Part 12: Occupation by force is illegal
Since 1885, international law on territorial acquisition has taken profound changes. For unclaimed land (terres res nullius), effective, uninterrupted and continuous occupation with relatively large discontinuity can be compromised if it is compatible with the maintenance of rights and notification of such occupation to be sent to other powers through diplomatic channels. A name that had been established can be lost if the state having such title transfers it to another state, either by way of transfer or by acquisition by prescription.
In the first case, a treaty must be concluded to acknowledge the hand-over of power. In the second case, the mechanism of acquisition by prescription requires two conditions simultaneously. The state in name gives up its name and the territory will become abandoned (dereclictio).
The state concurrently exercises the ownership over the claimed territory, which could be considered as valid and enforceable against third countries in accordance with the required condition. This is a “consolidation by the impact of time” – a term used by Charles de Visscher – when exercising the sovereignty in an effective, peaceful and continuous manner. The acquisition by prescription, in this case, is none other than what C. Rousseau has pointed out – a label to cover up a devalued possession because of its illegitimacy.

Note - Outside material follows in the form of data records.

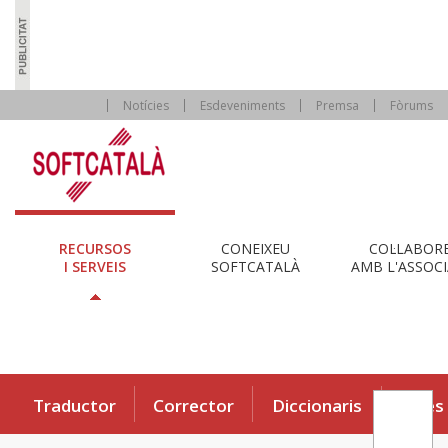
Notícies
Esdeveniments
Premsa
Fòrums
RECURSOS
CONEIXEU
COL·LABOR
I SERVEIS
SOFTCATALÀ
AMB L'ASSOCI
Traductor
Corrector
Diccionaris
Eines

Acquisition of territory by prescription almost always constitutes a basis for an act of violation . Therefore, in order to justify the acquisition by prescription, the second occupant must demonstrate its governance in a peaceful and effective manner without any flaw in respect of territorial sovereignty in the face of serious neglect of the first occupant.
Classic international law did not prevent the use of force to conquer a territory. However, the mode of territorial acquisition would require a conclusion of a peace treaty. In the early 20th century, the first attempts to limit the use of force in international relations were noted with the Drago doctrine (1902-1907). Finally, a decisive step towards banning the use of force was made by the adoption of the Treaty of Paris on August 26th, 1928 (Briand-Kellogg Pact).
Since then, the traditional rule of use of force has been condemned. This idea was reaffirmed in Article 2, Paragraph 4 of the UN Charter:
“All Members shall refrain in their international relations from the threat or use of force against the territorial integrity or political independence of any state, or in any other manner inconsistent with the purposes of the United Nations.”
This principle has been developed and consolidated by the Resolution 2625 (XXV) of the UN General Assembly on October 24th, 1970 (Declaration on Principles of International Law Concerning Friendly Relations and Cooperation among States in accordance with the Charter of the United Nations):
“The territory of a State shall not be the object of military occupation resulting from the use of force in contravention of the provisions of the UN Charter. The territory of a State shall not be the object of acquisition by another State resulting form the threat or use of force. No territorial acquisition resulting from the threat or use force shall be recognized as legal.”
The UN Charter and resolutions of the UN General Assembly also condemn any threat or use of force as a means to resolve international disputes, including territorial disputes. The UN member states shall settle “their international disputes by peaceful means in such a manner that international peace and security, and justice, are not endangered.” 
By Dr. Nguyễn Hồng Thao
 Ch. Rousseau, international law, Sirey, 1977, volume III, p. 183.
 Fauchille, international law textbook, Paris, 1925, Volume I, p. 785.
 UN Charter, Article 2, Paragraph 3.